Thursday, May 13, 2010

In France - the three Rs

Having two small children in France, we are , of course very interested in what the French education system is going to offer our budding little Einsteins. My two are only aged 4 and 2 so my exposure ( which has been very positive)  has been limited so far to La Maternelle, which the kids here attend from age 2 to 6.
They then move on to CP ( Ecole Primaire ) from age 6 to 11 , Collège from age 11 to 15 and finally Lycée to study for their Bac from the age of 15 to 18. In all, the kids will attend 4 different institutions before they go out into the Big Bad World. Complicated? Mais Bien Sur, this is La France!!

It's hard to tell whether the education system is better here in France than it would be in Ireland. When I went to school in éire, it was very academically driven and if you weren't able to regurtitate the works of Shakespeare and nonsense like Peig Sayers, you were destined to become a hair dresser. I believe that the system in éire is now more flexible with a more practical approach and less of an emphasis on academia.

However, in france, the birthplace of great thinkers and philosphers, painters and dreamers, there are certain aspects about the French educational system that worry me - the main one being, conformism :

Everybody in France has the same handwriting - don't you find that weird?
From the age of two, all work done by a child is marked and ranked in the class. As you get older, you are ranked nationally for your work. Fine for the high achievers, but spare a thought for the poor dyslexic child you comes last in France every time....
There is very little sport, arts, music or drama ( unless you go to a specialised school)

Data below:
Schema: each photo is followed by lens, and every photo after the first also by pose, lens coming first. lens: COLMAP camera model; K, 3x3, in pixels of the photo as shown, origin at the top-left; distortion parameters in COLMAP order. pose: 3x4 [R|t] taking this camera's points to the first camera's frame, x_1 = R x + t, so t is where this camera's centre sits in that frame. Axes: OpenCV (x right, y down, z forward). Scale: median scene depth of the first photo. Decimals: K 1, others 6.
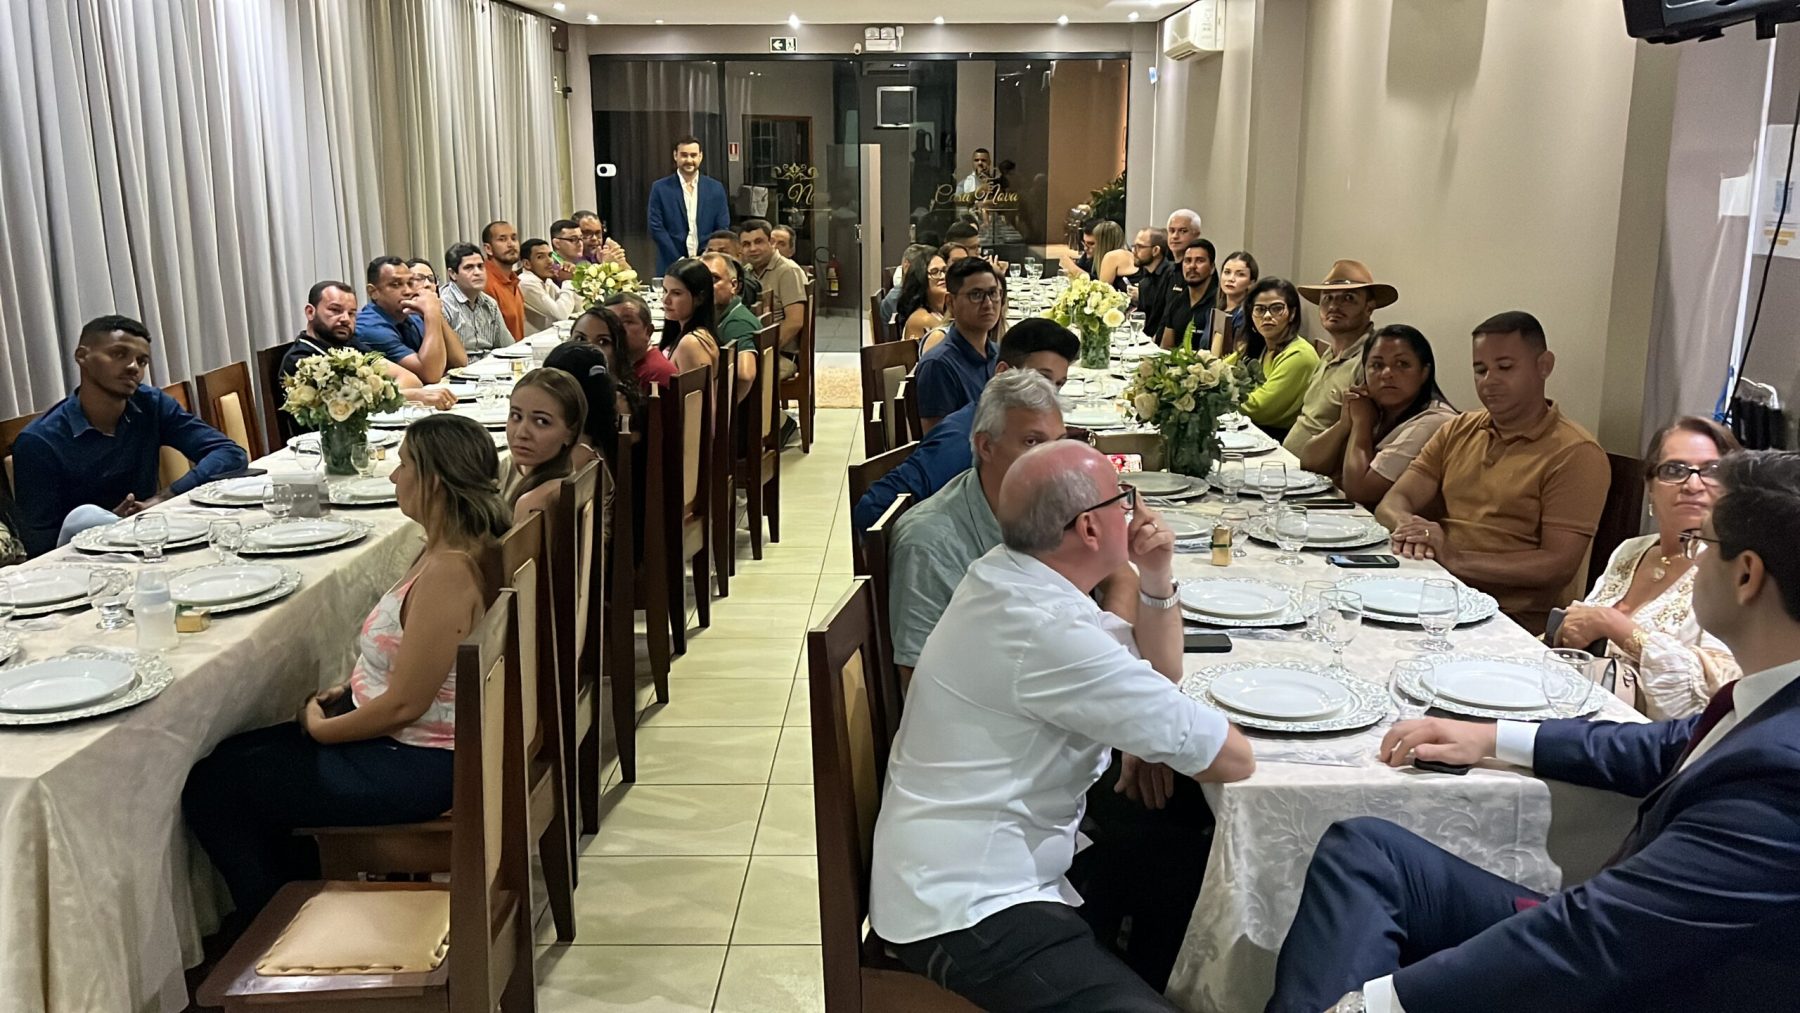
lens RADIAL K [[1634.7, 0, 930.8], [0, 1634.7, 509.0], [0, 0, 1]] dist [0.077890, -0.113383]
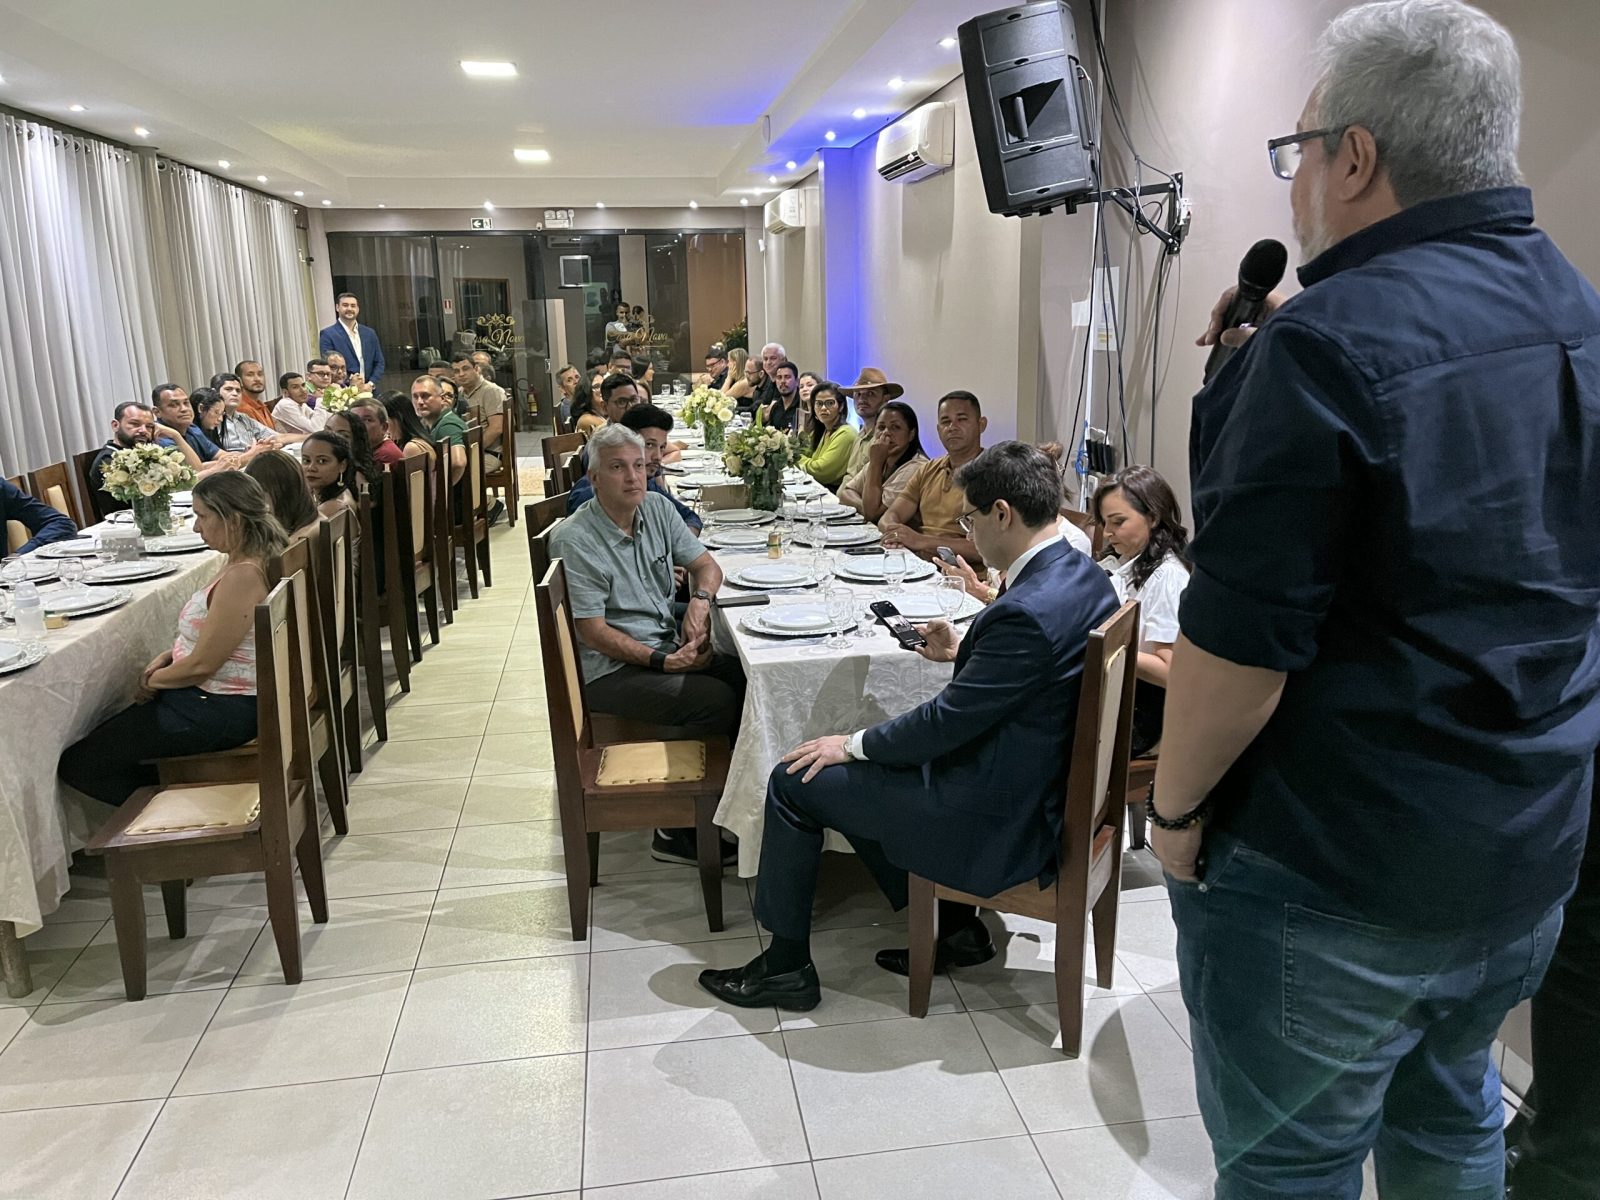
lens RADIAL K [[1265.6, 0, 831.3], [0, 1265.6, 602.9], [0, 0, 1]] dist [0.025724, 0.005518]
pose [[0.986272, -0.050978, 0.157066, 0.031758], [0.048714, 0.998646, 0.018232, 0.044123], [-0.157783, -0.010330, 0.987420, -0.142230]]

What you need to do:
Please answer these about the post "In France - the three Rs":
(a) Between what ages do children attend La Maternelle?
(b) What school do children attend from age 11 to 15?
(c) What is the main worry the writer names about the French educational system?

The answer:
(a) From age 2 to 6.
(b) Collège.
(c) Conformism.